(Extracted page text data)
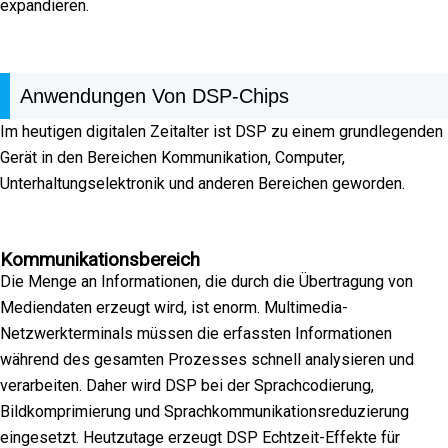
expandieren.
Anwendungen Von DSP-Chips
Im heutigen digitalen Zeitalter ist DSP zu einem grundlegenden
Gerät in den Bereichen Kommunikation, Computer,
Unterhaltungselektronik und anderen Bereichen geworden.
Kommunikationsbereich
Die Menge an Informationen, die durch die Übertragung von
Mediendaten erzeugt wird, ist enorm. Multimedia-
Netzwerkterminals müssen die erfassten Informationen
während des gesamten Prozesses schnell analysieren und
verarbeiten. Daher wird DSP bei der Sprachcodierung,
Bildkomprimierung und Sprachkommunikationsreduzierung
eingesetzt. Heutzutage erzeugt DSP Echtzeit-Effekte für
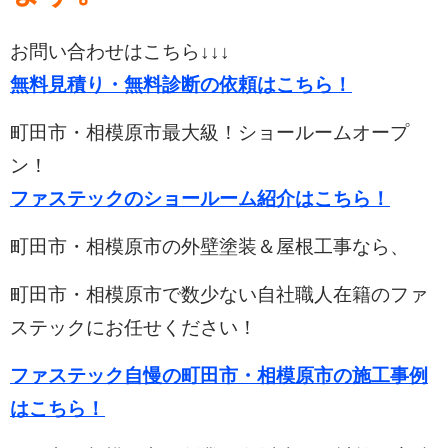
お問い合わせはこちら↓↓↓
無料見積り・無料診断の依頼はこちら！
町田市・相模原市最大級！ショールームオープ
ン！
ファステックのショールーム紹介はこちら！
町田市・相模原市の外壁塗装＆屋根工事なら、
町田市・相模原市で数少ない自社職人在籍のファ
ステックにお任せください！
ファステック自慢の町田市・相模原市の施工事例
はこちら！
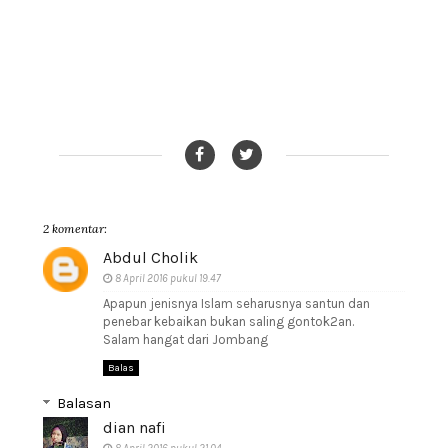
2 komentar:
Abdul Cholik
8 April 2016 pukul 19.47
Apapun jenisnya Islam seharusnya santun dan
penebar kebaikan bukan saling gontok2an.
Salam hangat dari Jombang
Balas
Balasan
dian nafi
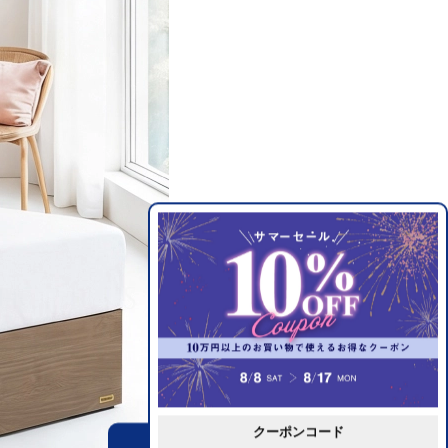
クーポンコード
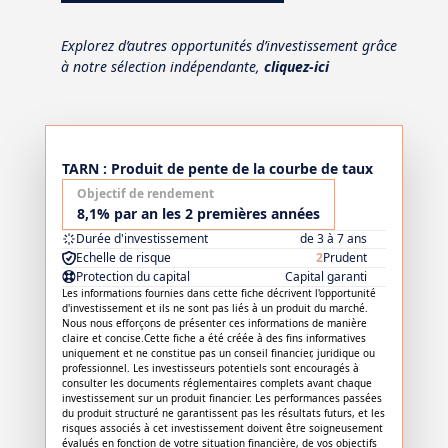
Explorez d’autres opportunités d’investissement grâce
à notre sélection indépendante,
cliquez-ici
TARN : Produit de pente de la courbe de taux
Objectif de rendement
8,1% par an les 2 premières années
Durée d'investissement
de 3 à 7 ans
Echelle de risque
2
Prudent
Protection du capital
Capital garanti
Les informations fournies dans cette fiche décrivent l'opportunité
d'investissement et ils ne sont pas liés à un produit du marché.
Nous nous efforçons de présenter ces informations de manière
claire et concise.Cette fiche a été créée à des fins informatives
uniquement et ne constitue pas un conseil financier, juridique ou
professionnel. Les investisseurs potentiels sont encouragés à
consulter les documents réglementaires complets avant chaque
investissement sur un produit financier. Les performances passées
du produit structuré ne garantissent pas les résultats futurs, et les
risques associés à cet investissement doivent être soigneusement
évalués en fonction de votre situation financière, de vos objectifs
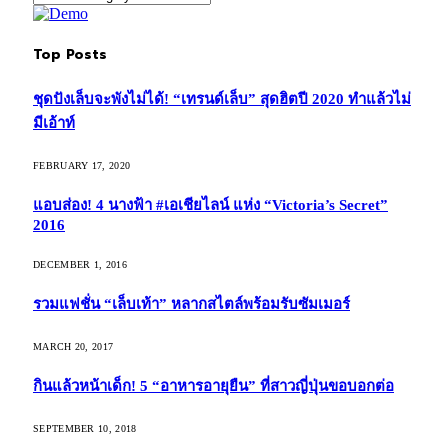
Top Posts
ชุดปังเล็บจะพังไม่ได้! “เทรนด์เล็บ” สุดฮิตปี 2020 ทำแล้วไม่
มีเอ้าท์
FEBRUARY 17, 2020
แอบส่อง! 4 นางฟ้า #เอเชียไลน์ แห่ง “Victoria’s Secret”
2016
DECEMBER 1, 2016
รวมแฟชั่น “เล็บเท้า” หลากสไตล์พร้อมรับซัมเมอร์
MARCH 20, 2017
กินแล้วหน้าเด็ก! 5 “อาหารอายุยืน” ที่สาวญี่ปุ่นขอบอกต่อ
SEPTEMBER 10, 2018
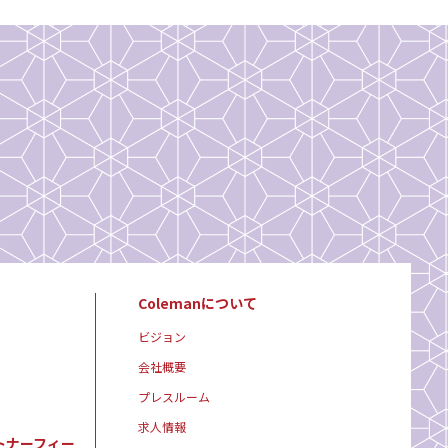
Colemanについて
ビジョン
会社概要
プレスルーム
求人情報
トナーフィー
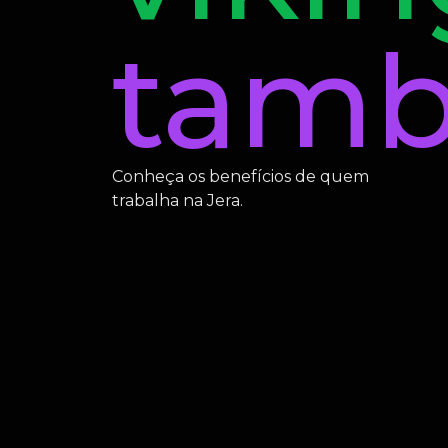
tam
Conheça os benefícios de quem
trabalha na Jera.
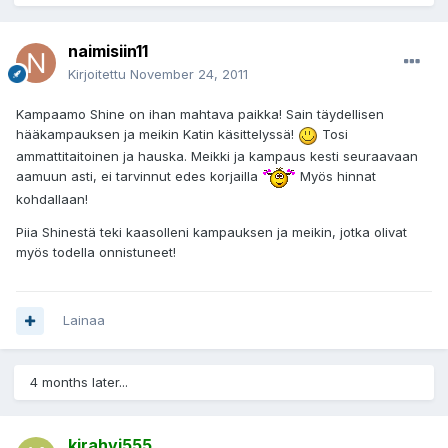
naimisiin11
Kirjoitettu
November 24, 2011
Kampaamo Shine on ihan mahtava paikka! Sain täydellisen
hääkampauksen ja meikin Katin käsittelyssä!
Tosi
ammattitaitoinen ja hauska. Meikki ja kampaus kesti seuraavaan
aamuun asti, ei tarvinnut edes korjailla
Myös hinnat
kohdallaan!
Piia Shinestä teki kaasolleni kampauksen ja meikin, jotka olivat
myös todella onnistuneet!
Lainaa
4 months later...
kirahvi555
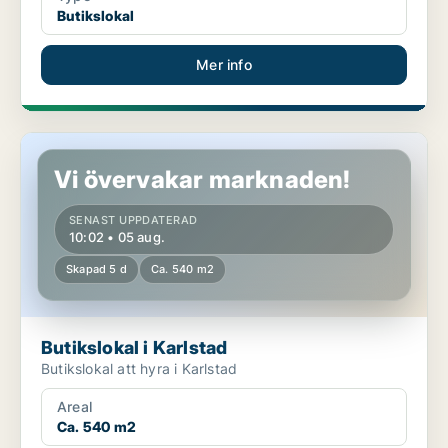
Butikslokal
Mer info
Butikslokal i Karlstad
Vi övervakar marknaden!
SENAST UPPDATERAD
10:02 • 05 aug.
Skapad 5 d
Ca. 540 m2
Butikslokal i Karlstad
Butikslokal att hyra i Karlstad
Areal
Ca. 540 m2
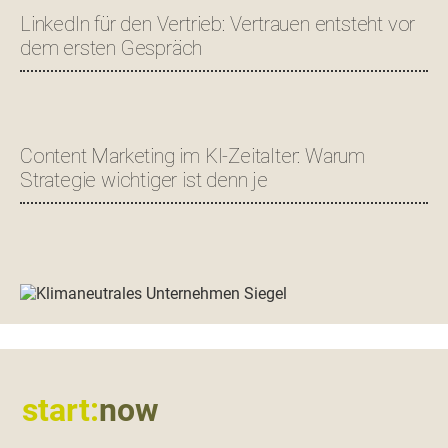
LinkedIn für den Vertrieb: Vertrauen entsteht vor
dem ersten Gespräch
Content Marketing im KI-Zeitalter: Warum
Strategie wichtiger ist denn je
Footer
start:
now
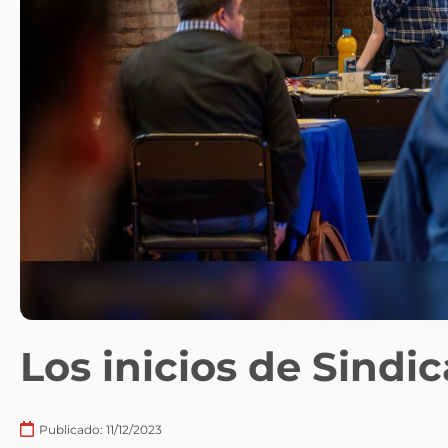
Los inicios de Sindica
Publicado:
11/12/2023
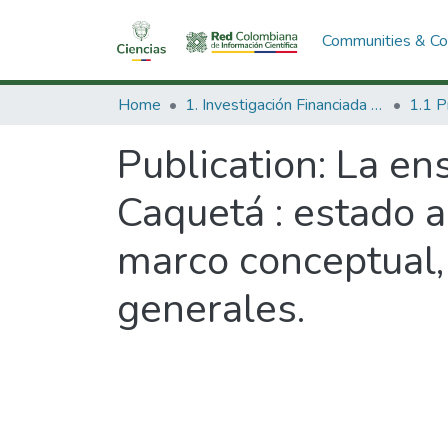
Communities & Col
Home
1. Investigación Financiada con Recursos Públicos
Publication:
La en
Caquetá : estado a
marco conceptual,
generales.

* * *

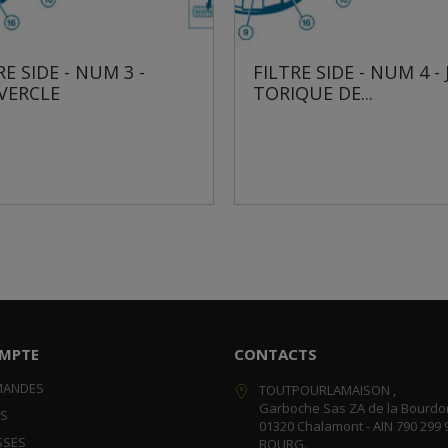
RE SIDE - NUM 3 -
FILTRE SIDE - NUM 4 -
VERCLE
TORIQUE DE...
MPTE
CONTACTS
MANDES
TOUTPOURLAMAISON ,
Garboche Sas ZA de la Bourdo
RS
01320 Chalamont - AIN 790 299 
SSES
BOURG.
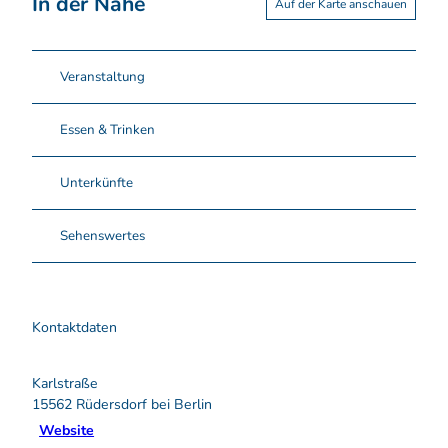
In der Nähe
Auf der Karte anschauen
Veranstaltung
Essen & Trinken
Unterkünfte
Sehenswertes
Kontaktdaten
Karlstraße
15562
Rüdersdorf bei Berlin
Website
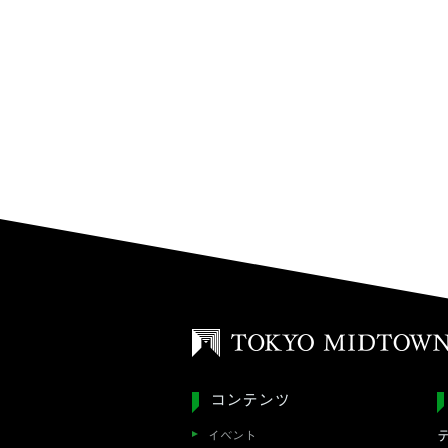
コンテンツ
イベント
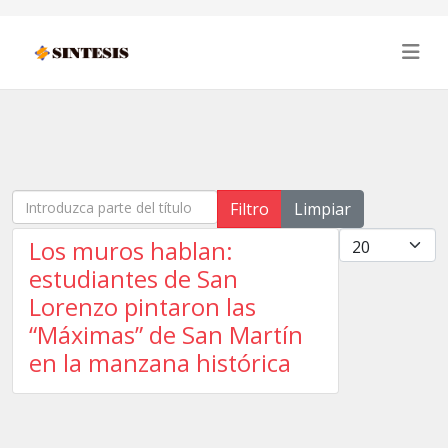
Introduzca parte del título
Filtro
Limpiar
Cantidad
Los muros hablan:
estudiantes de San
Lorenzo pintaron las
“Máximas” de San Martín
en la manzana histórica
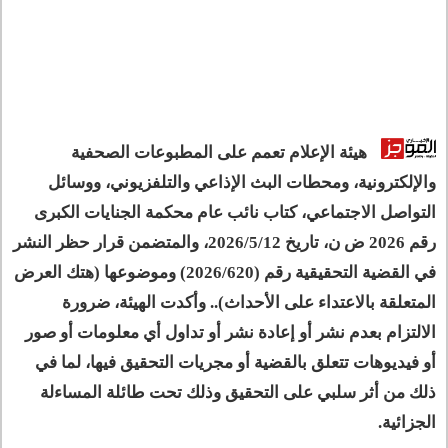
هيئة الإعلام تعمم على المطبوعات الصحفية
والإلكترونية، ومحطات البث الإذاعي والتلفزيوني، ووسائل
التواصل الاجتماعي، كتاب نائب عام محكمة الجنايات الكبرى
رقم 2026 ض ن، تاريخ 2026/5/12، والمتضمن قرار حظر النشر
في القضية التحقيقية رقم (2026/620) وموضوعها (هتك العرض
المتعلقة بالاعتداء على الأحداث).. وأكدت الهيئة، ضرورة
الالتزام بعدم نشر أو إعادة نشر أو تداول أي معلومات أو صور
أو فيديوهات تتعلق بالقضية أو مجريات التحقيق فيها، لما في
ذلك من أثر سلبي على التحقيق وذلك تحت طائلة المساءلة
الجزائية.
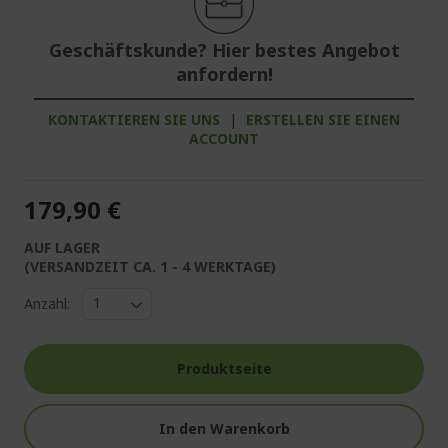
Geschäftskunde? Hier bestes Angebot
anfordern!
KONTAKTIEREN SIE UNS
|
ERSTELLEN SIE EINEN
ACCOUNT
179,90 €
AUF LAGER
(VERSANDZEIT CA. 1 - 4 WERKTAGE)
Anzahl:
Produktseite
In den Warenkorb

Work to complete: Out of the records above, please copy exactly the lines from the line with "Netzwerkterminals müssen die" up to and including the line with "Capital garanti", minus the pictures.

Written solution:
Netzwerkterminals müssen die erfassten Informationen
während des gesamten Prozesses schnell analysieren und
verarbeiten. Daher wird DSP bei der Sprachcodierung,
Bildkomprimierung und Sprachkommunikationsreduzierung
eingesetzt. Heutzutage erzeugt DSP Echtzeit-Effekte für
お問い合わせはこちら↓↓↓
無料見積り・無料診断の依頼はこちら！
町田市・相模原市最大級！ショールームオープ
ン！
ファステックのショールーム紹介はこちら！
町田市・相模原市の外壁塗装＆屋根工事なら、
町田市・相模原市で数少ない自社職人在籍のファ
ステックにお任せください！
ファステック自慢の町田市・相模原市の施工事例
はこちら！
2 komentar:
Abdul Cholik
8 April 2016 pukul 19.47
Apapun jenisnya Islam seharusnya santun dan
penebar kebaikan bukan saling gontok2an.
Salam hangat dari Jombang
Balas
Balasan
dian nafi
クーポンコード
Explorez d’autres opportunités d’investissement grâce
à notre sélection indépendante,
cliquez-ici
TARN : Produit de pente de la courbe de taux
Objectif de rendement
8,1% par an les 2 premières années
Durée d'investissement
de 3 à 7 ans
Echelle de risque
2
Prudent
Protection du capital
Capital garanti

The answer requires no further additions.